The Chi-Square ($\chi^2$) test is a fundamental statistical tool used to determine if there is a significant association between categorical variables. While it can be calculated by hand, GraphPad Prism is one of the most trusted tools for performing this analysis quickly and generating publication-quality graphs.
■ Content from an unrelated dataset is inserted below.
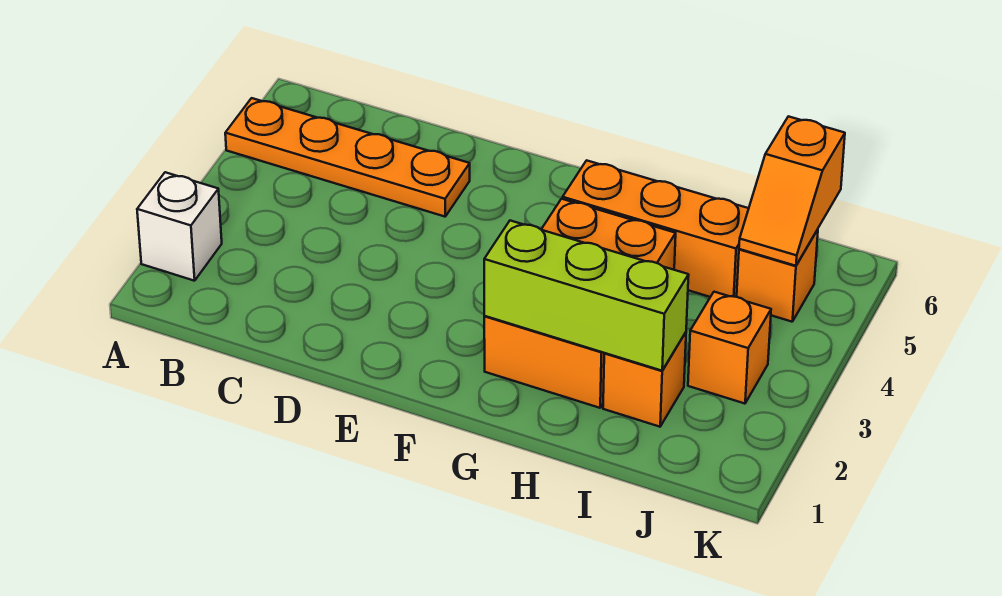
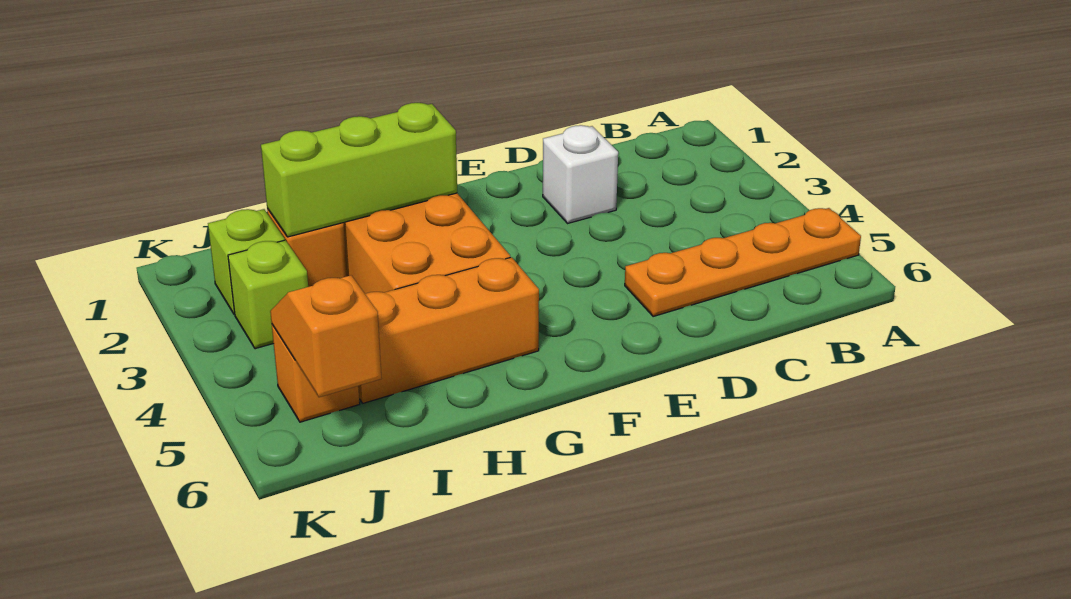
white 1x1 brick [137,172,222,281] -> white 1x1 brick moved to [543,125,618,223]
none -> lime 1x1 brick [208,209,285,315]
orange 1x1 brick [688,292,771,404] -> lime 1x1 brick [228,240,308,349]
This guide focuses on the Chi-Square Test of Independence (also known as the Contingency Table Chi-Square), which is the most common application in biological and medical research. chi square graphpad verified


3. Running the analysis

  1. Click Analyze (top toolbar).
  2. Select Contingency table analysis.
  3. Under Parameters:
    • Chi-square – Check the box.
    • For 2×2 tables, also check Fisher's exact test (recommended if any expected count <5).
    • Yates’ continuity correction – generally optional (GraphPad default is without it).

Short summary

Use GraphPad Prism to run chi-square tests and report results clearly and reproducibly. Below is a concise, publication-ready template with steps, output interpretation, and example wording. Mastering the Chi-Square Test in GraphPad Prism: A

Part 2: Entering Data into GraphPad Prism

  1. Open GraphPad Prism.
  2. Upon opening, you will see the "Welcome" dialog.
  3. Select the Contingency table option from the column on the left.
  4. Ensure "Enter: No enter or import data" is selected (or "Start with an empty data table").
  5. Click Create.

Inputting the Numbers: In the data table, you will see a grid. You do not need to enter raw data (rows of individual subjects). Instead, enter the counts (frequencies). Click Analyze (top toolbar)
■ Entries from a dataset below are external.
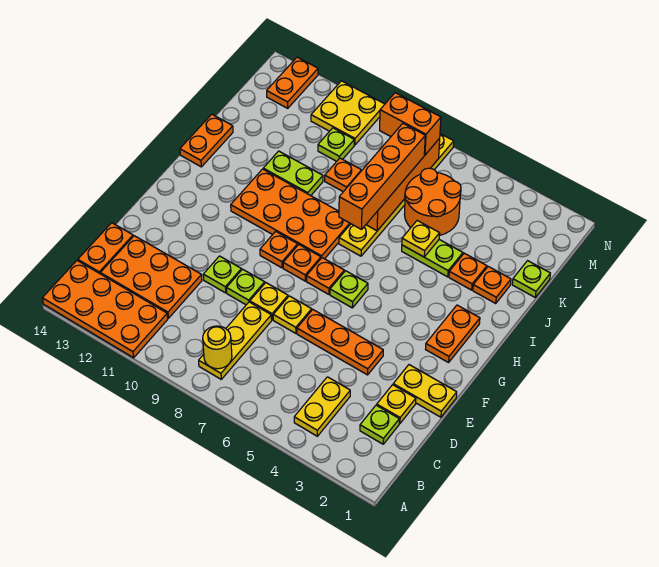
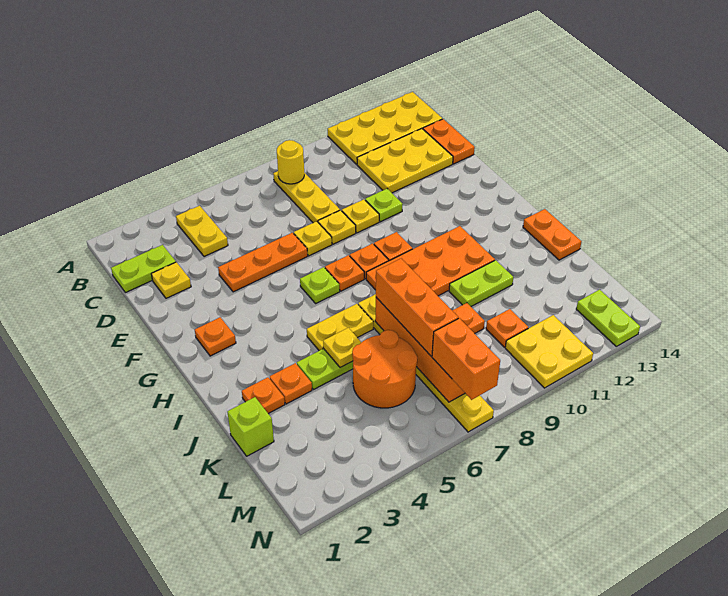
orange 2x4 plate [42,261,168,358] -> yellow 2x4 plate [328,92,442,165]
lime 1x1 plate [360,405,399,444] -> lime 1x2 plate [111,245,176,293]
orange 2x3 plate [100,236,202,318] -> yellow 2x3 plate [357,129,453,193]
yellow 1x2 plate [393,365,457,417] -> yellow 1x2 plate moved to [307,304,373,351]
lime 1x1 plate [227,269,265,305] -> yellow 1x1 plate [342,199,379,233]
orange 1x2 plate [426,305,480,363] -> orange 1x1 plate [195,317,236,356]
orange 1x4 brick [339,124,425,229] -> orange 1x3 brick [376,259,458,356]
lime 1x1 plate [512,261,550,297] -> lime 1x1 brick [227,397,274,456]
lime 1x1 plate [318,128,354,161] -> orange 1x1 plate [486,309,528,347]
orange 1x2 brick [380,93,441,155] -> orange 1x2 brick turned to [432,318,500,400]
orange 1x2 plate [267,57,318,108] -> lime 1x2 plate [576,290,640,346]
Example Data Set: | | Treatment (Col A) | Control (Col B) | | :--- | :--- | :--- | | Outcome: Yes | 45 | 30 | | Outcome: No | 10 | 25 |

Enter your numbers exactly as they appear in your contingency table.
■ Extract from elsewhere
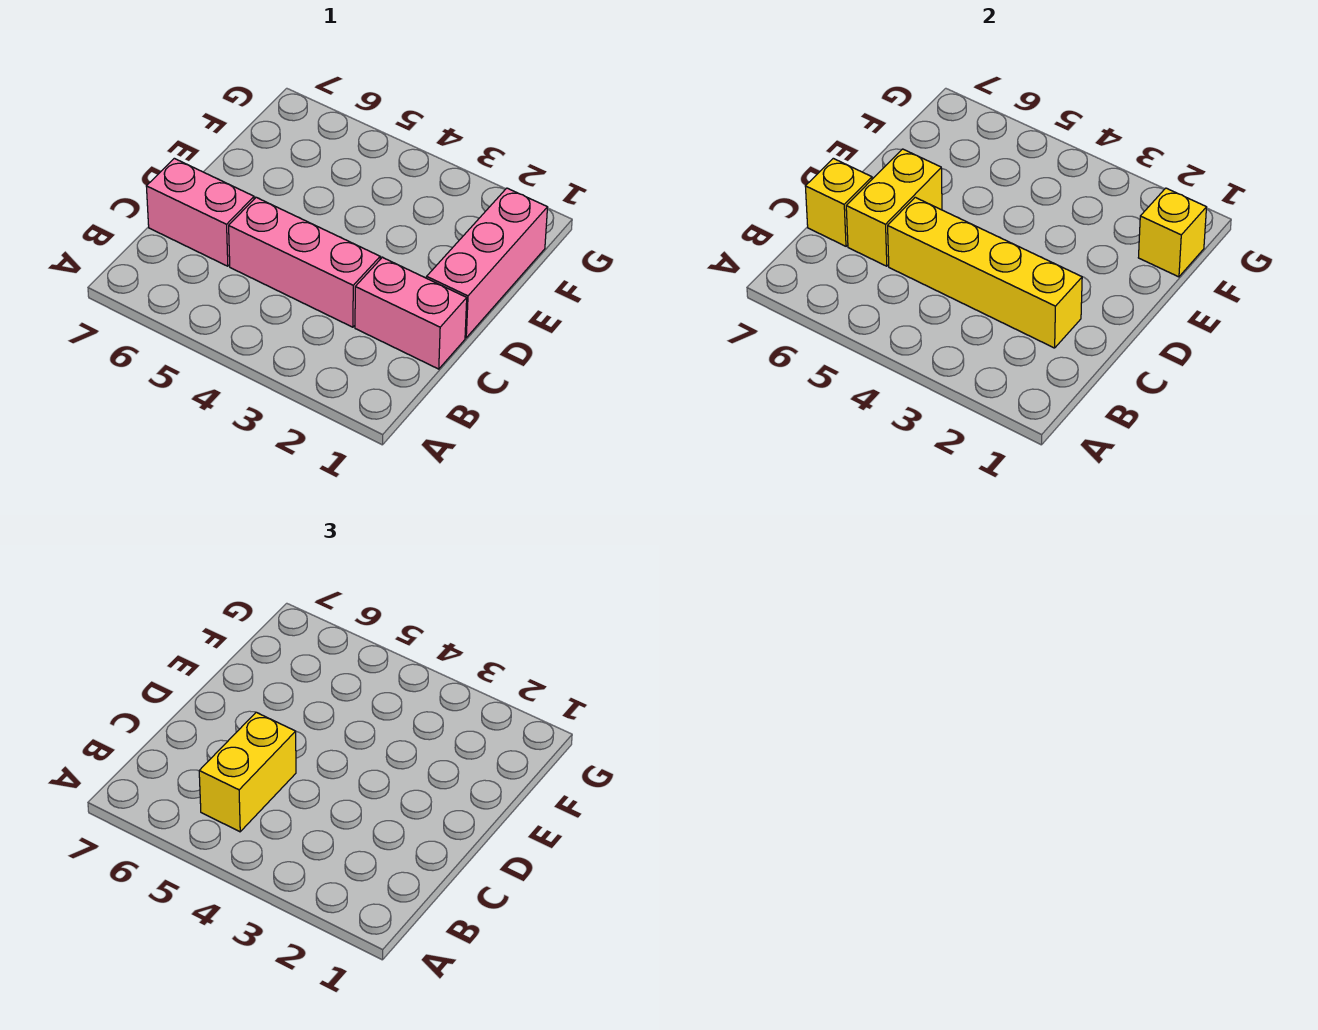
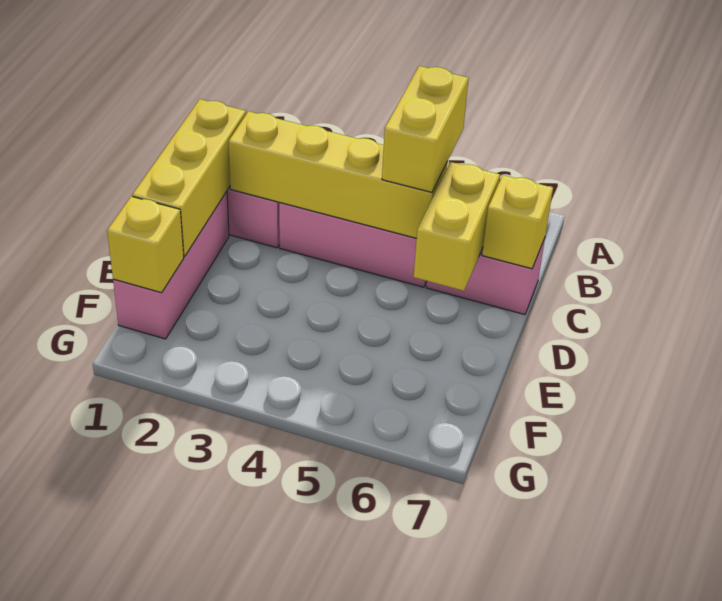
none -> yellow 1x3 brick [132,99,246,256]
Steps to reproduce in GraphPad Prism

  1. Enter data:
    • For goodness-of-fit: one column with observed counts and a second column with expected proportions or counts.
    • For contingency table: create a table with rows = groups and columns = categories; fill cells with counts.
  2. Choose analysis:
    • Goodness-of-fit: Analyze → Column analyses → Chi-square goodness-of-fit.
    • Contingency table: Analyze → Contingency table analyses → Chi-square test (or Fisher's exact if expected counts <5).
  3. Set options:
    • Use Yates’ continuity correction only for 2×2 tables if desired (report if applied).
    • For expected counts: let Prism compute expected values from marginal totals for contingency tables.
  4. Run analysis and export:
    • Save the results table and chi-square summary.
    • Export the observed vs. expected table and test summary (χ2, df, P value, any corrections).